Ella herself had been troubled all her life about her own ignorance. When she was only five, she had begged to go to school because the older children had assured her that she would grow up to be a dunce—whatever that might be—if she did not go. Later, she would have been even more anxious if there had not been so many books to read and so many interesting things to do and to think about. Now when the mother asked, “What should you do if you were put into a class of little girls much younger than yourself?” she had her answer all ready, “I’d study and study and study, till I knew so much they wouldn’t have me there, and they would have to put me up higher.”
The mother concluded that the little girl would make her way, and the public school was decided upon. She saw the principal of the school, and he said, “Send her down Monday morning, and we will see where she belongs.”
When Monday morning came, Ella started for school at the same time with the other girls and walked down the same street with them. This in itself was a delight.

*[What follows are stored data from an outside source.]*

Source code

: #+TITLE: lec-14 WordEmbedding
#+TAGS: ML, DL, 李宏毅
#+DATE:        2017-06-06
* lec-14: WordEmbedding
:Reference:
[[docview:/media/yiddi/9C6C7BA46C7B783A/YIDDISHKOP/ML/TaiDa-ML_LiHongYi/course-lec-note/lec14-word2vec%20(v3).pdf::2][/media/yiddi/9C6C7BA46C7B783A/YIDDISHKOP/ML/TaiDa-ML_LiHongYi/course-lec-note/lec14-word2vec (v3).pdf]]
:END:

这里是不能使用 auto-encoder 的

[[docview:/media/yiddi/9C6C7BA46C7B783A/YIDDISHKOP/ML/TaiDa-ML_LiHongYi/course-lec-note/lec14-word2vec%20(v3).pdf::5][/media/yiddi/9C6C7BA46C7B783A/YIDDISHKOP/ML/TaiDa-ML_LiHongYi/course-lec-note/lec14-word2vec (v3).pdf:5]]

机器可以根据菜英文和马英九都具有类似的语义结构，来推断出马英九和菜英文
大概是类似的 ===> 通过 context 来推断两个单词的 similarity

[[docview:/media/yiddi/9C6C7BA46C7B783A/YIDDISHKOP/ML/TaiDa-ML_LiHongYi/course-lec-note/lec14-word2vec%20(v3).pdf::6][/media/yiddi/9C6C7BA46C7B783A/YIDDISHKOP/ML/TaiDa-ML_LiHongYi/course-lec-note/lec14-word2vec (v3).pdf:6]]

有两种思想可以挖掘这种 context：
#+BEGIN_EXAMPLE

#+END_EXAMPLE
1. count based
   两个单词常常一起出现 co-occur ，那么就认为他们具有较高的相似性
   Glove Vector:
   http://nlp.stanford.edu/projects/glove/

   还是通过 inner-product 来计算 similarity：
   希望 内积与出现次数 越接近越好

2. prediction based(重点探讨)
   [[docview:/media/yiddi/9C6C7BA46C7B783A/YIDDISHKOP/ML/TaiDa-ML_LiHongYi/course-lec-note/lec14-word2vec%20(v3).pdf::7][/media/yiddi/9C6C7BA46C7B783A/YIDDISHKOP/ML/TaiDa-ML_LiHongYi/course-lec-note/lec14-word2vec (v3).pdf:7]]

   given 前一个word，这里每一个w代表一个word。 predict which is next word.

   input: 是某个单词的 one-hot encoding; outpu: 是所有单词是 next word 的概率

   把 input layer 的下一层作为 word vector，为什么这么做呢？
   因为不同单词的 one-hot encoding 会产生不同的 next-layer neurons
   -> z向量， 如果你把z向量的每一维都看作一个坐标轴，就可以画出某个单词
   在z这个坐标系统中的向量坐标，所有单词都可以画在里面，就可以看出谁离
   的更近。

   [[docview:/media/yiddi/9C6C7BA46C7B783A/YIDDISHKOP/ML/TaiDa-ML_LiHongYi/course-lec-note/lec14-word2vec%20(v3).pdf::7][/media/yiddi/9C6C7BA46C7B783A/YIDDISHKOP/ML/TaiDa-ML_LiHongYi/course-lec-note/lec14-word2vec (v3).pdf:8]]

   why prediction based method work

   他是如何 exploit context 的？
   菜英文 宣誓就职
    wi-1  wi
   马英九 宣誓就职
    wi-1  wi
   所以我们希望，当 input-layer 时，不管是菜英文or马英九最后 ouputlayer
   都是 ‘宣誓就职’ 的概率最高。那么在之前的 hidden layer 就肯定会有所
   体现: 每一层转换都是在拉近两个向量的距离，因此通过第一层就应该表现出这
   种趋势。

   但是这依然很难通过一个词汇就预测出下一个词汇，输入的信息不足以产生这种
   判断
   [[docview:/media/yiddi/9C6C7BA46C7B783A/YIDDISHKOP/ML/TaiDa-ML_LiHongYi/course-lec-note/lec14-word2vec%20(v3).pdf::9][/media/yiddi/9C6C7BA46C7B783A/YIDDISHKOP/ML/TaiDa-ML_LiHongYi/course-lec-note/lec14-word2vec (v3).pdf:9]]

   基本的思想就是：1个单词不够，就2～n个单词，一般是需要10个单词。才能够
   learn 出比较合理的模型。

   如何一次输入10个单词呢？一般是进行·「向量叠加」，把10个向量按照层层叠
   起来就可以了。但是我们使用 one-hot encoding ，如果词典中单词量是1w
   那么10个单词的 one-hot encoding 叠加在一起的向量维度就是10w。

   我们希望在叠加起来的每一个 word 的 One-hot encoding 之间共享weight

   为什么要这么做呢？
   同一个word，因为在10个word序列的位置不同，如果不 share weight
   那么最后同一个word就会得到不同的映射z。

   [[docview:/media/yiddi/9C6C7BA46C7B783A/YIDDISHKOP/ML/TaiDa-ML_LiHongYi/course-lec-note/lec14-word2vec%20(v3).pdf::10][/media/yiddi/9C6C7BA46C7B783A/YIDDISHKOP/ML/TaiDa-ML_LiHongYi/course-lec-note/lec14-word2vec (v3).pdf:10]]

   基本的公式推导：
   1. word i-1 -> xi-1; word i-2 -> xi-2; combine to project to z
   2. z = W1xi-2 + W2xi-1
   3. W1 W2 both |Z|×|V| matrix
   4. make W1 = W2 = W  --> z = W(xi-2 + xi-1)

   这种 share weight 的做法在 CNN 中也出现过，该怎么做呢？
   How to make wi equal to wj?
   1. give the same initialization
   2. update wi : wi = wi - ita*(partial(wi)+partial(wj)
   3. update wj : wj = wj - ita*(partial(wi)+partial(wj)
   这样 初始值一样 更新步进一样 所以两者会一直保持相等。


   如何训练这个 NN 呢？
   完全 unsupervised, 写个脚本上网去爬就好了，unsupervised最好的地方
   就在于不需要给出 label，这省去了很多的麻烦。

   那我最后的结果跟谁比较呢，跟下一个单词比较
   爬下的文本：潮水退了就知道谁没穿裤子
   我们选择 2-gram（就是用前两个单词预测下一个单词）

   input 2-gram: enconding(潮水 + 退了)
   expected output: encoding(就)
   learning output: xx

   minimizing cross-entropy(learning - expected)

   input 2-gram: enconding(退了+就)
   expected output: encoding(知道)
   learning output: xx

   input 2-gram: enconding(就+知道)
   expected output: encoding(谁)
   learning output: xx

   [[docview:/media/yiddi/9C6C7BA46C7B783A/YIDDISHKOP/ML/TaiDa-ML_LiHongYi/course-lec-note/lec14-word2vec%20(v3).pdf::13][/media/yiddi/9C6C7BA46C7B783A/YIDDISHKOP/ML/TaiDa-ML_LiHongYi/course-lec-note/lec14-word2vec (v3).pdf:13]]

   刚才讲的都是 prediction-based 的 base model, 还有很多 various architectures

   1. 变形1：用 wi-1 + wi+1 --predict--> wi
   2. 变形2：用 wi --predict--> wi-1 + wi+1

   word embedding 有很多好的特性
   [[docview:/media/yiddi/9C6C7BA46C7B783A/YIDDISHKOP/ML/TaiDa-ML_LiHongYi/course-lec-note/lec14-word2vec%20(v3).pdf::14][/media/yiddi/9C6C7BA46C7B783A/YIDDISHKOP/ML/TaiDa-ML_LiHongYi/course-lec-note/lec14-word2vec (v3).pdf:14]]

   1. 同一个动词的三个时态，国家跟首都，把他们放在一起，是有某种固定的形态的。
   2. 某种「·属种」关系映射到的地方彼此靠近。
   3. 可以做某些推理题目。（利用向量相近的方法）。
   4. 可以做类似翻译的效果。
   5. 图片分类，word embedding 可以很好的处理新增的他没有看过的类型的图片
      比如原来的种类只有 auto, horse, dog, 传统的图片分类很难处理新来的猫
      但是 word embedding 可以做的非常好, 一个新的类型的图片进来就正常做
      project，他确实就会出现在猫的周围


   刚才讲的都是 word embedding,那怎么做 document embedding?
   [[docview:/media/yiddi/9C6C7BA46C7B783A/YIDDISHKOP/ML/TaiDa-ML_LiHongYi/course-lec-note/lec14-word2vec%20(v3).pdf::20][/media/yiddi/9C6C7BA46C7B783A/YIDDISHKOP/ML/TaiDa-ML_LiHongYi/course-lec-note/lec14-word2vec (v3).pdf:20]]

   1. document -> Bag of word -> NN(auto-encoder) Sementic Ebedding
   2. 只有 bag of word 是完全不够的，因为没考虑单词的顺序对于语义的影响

At last she was within the circle, and soon she would be able to talk about the mysteries of school life as easily as they.
She wore a cheery little red dress, a soft gray hat trimmed with a bit of black velvet and a red quill. She carried a rather large paper slate. It was made like a book and contained three sheets of firm stiff paper slated on both sides. This was the very latest thing in slates, and she was proud of it. She had one possession, however, that made her feel even more elegant than the slate, and that was her new slate pencil. Common slate pencils were hard and inclined to scratch. Ella’s was made of wood, soft and agreeable to the touch, and had “leads” of clay, which could be pushed up and down by moving a little peg in a groove, just as if it had been a pencil of solid gold. Ella dearly loved all things of the nature of tools or machines, and she had saved her money for many days to buy this pencil. Surely, such a choice article as this ought to give one courage.